- TASK BRIEF: Can you rewrite the material between the lines holding "Aggravated Assault, Aggravated Battery, Criminal" and "values at Tree_6?", inclusive, with "lowest first" changed to "smallest first" and nothing else altered?

- SUPPLIED INFORMATION:
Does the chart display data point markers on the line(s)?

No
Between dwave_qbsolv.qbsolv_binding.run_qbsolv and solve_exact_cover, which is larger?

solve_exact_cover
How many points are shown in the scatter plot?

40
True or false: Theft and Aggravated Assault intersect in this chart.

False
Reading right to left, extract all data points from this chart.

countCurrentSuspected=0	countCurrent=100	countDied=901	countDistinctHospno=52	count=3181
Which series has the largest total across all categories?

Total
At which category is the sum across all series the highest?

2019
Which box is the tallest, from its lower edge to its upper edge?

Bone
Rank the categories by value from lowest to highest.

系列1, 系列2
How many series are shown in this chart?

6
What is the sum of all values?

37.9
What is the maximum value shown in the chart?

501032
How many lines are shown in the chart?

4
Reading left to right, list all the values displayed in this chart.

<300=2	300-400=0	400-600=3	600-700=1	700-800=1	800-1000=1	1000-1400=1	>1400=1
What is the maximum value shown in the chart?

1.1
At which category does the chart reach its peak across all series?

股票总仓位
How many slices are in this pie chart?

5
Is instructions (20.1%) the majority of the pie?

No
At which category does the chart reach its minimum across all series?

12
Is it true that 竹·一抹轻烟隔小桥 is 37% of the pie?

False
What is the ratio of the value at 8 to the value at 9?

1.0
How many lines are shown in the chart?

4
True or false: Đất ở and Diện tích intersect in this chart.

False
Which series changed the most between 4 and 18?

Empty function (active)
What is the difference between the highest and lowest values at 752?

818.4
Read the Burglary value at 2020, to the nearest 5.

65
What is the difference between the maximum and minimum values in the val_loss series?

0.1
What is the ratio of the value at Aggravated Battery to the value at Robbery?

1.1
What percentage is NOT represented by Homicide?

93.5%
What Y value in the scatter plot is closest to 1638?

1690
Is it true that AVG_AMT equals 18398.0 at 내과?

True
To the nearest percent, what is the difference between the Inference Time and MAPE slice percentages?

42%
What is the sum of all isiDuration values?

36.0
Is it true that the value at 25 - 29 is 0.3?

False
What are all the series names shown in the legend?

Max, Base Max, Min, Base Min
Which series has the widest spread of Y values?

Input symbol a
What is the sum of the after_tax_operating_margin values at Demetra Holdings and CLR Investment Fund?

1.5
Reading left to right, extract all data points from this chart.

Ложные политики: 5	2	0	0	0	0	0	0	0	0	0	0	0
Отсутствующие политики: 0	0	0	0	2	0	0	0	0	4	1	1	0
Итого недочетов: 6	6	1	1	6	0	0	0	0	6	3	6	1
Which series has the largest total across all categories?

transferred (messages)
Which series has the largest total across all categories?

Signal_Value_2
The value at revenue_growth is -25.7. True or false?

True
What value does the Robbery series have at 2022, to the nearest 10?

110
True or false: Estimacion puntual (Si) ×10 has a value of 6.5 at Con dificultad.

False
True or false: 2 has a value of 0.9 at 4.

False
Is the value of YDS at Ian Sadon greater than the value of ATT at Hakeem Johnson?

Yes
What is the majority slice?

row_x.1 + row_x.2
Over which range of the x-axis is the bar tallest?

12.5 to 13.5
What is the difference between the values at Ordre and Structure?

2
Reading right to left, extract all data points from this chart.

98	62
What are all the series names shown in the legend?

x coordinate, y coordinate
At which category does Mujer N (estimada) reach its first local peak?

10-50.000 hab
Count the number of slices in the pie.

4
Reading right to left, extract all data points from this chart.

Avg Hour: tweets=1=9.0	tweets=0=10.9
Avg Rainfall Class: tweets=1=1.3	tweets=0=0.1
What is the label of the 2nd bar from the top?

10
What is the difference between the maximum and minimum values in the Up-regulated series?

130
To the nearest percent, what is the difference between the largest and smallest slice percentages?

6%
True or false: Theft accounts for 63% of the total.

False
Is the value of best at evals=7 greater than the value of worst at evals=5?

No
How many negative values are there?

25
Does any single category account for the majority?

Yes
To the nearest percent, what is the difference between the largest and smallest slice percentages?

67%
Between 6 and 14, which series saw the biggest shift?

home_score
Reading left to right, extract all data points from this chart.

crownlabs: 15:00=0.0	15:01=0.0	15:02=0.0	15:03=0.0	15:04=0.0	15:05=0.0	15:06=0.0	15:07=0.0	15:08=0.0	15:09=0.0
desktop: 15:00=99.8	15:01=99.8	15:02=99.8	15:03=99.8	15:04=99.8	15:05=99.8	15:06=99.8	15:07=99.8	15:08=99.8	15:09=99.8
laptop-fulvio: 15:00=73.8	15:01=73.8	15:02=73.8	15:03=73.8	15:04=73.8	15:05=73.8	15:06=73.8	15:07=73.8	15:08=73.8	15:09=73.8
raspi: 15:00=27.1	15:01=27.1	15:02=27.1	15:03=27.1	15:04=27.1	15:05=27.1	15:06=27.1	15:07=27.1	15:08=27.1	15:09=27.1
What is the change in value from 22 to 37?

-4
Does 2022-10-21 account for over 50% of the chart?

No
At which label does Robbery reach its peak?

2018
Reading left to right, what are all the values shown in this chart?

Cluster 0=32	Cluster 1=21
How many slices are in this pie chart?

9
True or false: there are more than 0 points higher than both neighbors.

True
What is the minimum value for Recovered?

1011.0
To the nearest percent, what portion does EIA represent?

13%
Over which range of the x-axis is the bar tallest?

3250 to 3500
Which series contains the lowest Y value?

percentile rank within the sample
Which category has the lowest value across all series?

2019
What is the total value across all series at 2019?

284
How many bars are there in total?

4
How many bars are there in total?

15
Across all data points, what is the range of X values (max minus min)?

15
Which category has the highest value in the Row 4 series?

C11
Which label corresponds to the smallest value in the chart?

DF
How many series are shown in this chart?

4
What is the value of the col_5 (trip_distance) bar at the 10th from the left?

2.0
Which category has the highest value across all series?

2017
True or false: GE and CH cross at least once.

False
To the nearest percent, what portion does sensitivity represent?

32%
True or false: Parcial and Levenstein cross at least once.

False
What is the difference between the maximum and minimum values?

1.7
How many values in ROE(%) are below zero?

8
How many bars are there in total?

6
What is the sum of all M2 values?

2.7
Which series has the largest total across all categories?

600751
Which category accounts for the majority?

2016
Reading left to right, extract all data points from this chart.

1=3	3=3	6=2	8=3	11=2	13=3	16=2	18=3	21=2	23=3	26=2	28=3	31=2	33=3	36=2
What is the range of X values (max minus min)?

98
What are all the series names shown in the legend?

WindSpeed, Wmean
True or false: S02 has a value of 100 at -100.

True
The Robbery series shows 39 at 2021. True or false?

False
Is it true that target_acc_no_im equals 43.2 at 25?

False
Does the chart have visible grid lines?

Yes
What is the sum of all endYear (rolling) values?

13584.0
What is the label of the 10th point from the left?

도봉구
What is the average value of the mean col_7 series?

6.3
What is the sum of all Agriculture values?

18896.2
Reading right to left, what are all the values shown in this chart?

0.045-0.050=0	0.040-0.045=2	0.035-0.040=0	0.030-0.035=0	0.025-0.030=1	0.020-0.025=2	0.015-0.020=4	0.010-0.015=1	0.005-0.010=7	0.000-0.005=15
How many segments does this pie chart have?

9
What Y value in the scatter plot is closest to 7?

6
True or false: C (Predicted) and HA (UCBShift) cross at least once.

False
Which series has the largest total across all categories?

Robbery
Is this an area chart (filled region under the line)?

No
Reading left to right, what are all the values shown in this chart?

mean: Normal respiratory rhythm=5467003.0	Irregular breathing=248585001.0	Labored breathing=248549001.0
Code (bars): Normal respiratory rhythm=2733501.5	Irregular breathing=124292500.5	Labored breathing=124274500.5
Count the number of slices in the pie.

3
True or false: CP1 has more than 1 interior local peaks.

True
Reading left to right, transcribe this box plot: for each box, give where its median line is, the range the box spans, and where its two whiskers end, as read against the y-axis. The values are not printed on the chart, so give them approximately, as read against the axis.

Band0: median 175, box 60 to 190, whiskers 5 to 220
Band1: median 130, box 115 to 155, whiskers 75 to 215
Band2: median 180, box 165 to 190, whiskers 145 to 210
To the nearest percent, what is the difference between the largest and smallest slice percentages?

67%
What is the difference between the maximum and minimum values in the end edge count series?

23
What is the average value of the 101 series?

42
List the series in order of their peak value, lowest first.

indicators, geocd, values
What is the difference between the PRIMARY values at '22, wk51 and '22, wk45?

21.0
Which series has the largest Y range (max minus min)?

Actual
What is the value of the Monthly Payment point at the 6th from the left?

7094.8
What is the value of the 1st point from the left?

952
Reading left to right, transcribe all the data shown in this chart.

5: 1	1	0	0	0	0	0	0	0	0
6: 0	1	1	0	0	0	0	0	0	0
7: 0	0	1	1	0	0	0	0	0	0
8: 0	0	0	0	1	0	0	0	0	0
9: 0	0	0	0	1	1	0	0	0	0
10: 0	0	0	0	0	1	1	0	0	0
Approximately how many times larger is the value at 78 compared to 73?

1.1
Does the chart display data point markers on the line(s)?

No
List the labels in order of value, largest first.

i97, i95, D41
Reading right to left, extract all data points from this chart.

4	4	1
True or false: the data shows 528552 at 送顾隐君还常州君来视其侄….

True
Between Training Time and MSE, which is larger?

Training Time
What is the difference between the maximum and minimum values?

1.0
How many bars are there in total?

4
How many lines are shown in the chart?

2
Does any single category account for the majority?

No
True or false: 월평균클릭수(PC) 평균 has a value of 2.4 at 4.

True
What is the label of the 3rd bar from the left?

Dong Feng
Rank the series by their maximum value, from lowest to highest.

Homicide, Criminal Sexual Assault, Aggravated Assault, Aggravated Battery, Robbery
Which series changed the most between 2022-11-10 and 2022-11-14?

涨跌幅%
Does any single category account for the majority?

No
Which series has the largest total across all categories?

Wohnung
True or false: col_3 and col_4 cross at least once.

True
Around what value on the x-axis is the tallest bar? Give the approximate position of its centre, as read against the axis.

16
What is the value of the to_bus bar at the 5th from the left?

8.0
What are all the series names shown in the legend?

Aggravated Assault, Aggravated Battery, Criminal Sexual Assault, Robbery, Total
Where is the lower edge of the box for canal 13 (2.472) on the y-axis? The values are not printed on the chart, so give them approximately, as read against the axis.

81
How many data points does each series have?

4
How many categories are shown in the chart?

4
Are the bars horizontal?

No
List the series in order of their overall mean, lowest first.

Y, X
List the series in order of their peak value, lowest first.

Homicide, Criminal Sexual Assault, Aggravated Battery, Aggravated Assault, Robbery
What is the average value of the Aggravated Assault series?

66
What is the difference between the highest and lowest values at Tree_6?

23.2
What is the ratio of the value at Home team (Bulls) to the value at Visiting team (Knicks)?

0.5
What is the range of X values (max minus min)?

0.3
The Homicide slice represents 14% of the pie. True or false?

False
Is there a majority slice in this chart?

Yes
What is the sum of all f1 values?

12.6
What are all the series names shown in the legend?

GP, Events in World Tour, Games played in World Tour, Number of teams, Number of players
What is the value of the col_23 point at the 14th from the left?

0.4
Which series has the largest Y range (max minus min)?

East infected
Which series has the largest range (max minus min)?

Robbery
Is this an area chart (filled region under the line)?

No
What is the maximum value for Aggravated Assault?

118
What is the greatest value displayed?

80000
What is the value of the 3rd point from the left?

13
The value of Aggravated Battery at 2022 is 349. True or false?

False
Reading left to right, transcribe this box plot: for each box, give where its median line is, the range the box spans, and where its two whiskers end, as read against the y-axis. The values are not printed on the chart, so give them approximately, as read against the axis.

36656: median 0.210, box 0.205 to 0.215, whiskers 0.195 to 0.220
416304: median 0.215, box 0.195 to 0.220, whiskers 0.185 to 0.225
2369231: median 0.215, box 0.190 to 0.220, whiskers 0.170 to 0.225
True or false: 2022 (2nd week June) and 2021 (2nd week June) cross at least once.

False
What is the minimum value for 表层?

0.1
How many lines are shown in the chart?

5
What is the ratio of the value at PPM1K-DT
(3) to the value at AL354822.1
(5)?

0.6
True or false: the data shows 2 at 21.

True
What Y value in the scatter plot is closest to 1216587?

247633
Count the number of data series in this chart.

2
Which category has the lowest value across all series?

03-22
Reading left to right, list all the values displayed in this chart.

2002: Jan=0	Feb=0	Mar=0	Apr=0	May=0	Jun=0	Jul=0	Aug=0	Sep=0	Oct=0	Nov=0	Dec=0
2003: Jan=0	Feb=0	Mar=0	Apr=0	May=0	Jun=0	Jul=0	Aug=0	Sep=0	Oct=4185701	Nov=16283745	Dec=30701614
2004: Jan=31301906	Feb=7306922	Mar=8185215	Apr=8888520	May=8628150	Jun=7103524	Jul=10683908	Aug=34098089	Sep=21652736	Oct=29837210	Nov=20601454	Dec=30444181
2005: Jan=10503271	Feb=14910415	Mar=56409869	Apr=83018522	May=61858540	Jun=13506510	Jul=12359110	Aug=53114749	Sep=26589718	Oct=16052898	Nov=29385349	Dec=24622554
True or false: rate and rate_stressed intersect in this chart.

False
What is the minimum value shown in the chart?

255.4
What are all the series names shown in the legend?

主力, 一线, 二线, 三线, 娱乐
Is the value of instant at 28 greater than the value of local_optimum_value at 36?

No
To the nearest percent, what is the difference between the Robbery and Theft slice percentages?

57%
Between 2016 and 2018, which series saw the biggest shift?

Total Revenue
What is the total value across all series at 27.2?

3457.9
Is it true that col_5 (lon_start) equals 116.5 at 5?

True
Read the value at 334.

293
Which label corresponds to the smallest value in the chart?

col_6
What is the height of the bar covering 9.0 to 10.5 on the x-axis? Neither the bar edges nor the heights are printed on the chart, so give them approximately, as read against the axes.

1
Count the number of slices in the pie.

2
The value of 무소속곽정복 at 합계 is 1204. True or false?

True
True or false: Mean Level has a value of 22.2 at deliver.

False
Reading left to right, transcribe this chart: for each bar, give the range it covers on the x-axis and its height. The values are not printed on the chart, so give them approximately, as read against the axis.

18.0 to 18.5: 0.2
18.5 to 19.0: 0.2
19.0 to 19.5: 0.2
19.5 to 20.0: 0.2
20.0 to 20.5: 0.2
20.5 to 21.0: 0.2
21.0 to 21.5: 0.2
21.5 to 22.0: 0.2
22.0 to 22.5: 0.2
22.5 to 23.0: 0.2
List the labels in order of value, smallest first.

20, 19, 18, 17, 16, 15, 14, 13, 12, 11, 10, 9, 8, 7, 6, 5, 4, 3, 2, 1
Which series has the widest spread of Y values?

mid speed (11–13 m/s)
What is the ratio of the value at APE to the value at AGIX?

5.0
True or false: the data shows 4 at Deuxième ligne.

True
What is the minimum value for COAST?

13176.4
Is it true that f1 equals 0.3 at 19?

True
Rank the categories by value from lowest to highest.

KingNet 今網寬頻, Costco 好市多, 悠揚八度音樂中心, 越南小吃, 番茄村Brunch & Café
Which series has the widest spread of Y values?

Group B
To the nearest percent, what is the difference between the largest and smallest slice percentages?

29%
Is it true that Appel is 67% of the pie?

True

- ANSWER TO THE PROBLEM:
Aggravated Assault, Aggravated Battery, Criminal Sexual Assault, Robbery, Total
Where is the lower edge of the box for canal 13 (2.472) on the y-axis? The values are not printed on the chart, so give them approximately, as read against the axis.

81
How many data points does each series have?

4
How many categories are shown in the chart?

4
Are the bars horizontal?

No
List the series in order of their overall mean, smallest first.

Y, X
List the series in order of their peak value, smallest first.

Homicide, Criminal Sexual Assault, Aggravated Battery, Aggravated Assault, Robbery
What is the average value of the Aggravated Assault series?

66
What is the difference between the highest and lowest values at Tree_6?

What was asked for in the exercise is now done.